Reducing granulation in the production of Imperial mandarins

Abstract

Granulation is a physiological disorder in which juice vesicles are hardened, gelled or granular. Severely granulated fruit are an opaque white in colour, with no or minimal extractable juice. Partially granulated fruit are ‘crunchy’, with less extractable juice and with less flavour than unaffected fruit.

Granulation of Imperial mandarins is a significant problem for the Australian domestic mandarin market. Incidence varies with season and, because affected fruit cannot reliably be detected by appearance or density, a significant proportion of granulated fruit reaches the market in some years. Despite international research on this issue since the 1930s, until now little progress has been made in identifying the causes or providing solutions to this problem.

Granulation is more severe in years with high rainfall or with low crop loads. In research trials and surveys conducted as part of this project, we found granulation is associated with larger fruit size, lower acid content in juice, lighter (sandier) soils, vigorous rootstocks, and the position of fruit in the tree, with fruit inside the canopy granulating more. These factors are the basis of our hypothesis that granulation is caused by higher water potential in juice cells as the fruit develop. High water potential in juice cells is due to low soluble solid content (such as sucrose and acids) and/or higher turgor pressure. High water potential may lead to cell wall thickening and subsequent gellification or granulation of juice cells. Our hypothesis suggests that nutrition, irrigation and crop load management are key to managing this problem.

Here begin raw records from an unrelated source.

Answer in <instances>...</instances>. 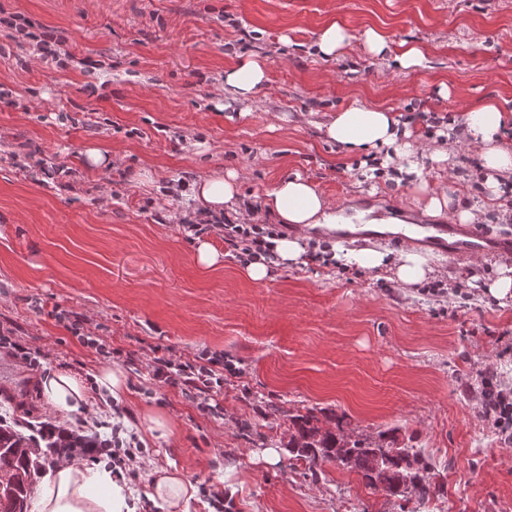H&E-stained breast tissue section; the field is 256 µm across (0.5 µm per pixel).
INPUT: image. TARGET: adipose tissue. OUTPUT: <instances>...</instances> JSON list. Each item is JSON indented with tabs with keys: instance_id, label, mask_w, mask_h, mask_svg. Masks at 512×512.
Wrapping results in <instances>:
<instances>
[{
	"instance_id": "obj_1",
	"label": "adipose tissue",
	"mask_w": 512,
	"mask_h": 512,
	"mask_svg": "<svg viewBox=\"0 0 512 512\" xmlns=\"http://www.w3.org/2000/svg\"><path fill=\"white\" fill-rule=\"evenodd\" d=\"M361 39L374 56H391L400 68L418 69L426 63L420 46L403 42L398 48H391L388 38L377 29L365 30ZM265 81L264 64L253 58L224 71L225 93L242 102L254 98ZM458 123L480 149L485 191L492 197L501 196L505 184L512 182V147L508 146L504 134L505 128L512 125V113L497 101L486 100L463 112ZM324 130L328 140L350 154L385 150V163L394 165L400 177L414 178L422 216L442 218L452 224L476 221L473 208L447 191L430 189L426 181L420 180L417 149L409 141L411 132L392 108L356 102L333 113ZM237 178L233 171L215 172L194 181L190 191L211 212L236 213L245 207L239 199ZM259 208L278 224L329 230L341 224L370 223L374 212L373 207L364 203L338 206L298 174L282 177L267 190ZM126 392V377L118 368L100 369L89 384L65 371L48 373L39 380L41 398L60 412L91 410L98 398L118 402ZM148 489L149 498L162 512H189V504L197 494L196 486L176 470L150 472ZM31 512L135 510L130 507L123 488L113 482L112 470L103 461L91 468L74 462L58 464L37 484Z\"/></svg>"
}]
</instances>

In this project, we conducted a range of on-farm trials of management techniques to give growers strategies for reducing the incidence of granulation in their crops. The most successful strategies were avoiding overwatering early in fruit development, maintaining consistently high crop loads and applying adequate nitrogen fertiliser in winter to support the spring flowering and flush.

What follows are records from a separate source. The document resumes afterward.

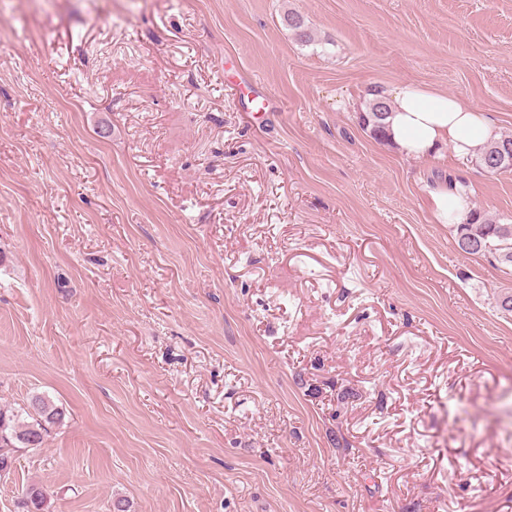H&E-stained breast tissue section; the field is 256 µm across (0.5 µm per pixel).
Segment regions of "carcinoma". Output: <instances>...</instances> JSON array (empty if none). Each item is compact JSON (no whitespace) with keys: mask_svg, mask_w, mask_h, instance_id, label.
I'll list each match as a JSON object with an SVG mask.
<instances>
[{"mask_svg":"<svg viewBox=\"0 0 512 512\" xmlns=\"http://www.w3.org/2000/svg\"><path fill=\"white\" fill-rule=\"evenodd\" d=\"M287 23L300 42L314 41L312 32L298 15L288 14ZM389 114V102L377 93L359 113L358 122L375 139L383 141ZM475 163L488 174L512 171V135H501L480 148ZM455 230L461 250L471 254L491 253L499 263L512 266V223H500L477 209H469L455 225ZM63 418L64 412L42 394L31 397L23 414L0 409V473L10 472L20 450L42 446L48 428ZM46 502V491L33 484L27 488L23 499V512H45Z\"/></svg>","mask_w":512,"mask_h":512,"instance_id":"obj_1","label":"carcinoma"}]
</instances>
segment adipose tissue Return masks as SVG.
<instances>
[{"mask_svg": "<svg viewBox=\"0 0 512 512\" xmlns=\"http://www.w3.org/2000/svg\"><path fill=\"white\" fill-rule=\"evenodd\" d=\"M388 140L408 158L437 155L451 146L456 158L470 159L496 138L485 114L470 103L429 87L406 83L389 91Z\"/></svg>", "mask_w": 512, "mask_h": 512, "instance_id": "1", "label": "adipose tissue"}]
</instances>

The project included trials that attempted to answer in more detail the questions, ‘How much water should we apply?’ and ‘Which are the critical times for reducing irrigation?”. Unfortunately, frequent rainfall in several of the trial years meant these questions remain largely unanswered, although several aspects of our research suggest that the earlier stages of fruit development are more important. We tried to find management practices that might help after a wet spring, that is, strategies that can be applied later in fruit development, including foliar application of fertilisers. These were unsuccessful, emphasizing that early fruit development is the critical period. We found some influence of competition between spring flush growth and fruit quality, but our attempts to reduce this competition with the use of plant growth regulators, later pruning and branch girdling were also disappointing.

Growers are thus encouraged to focus on the three proven strategies of avoiding overwatering in early fruit development, applying sufficient nitrogen in winter and managing crop loads through thinning and timely picking of crops.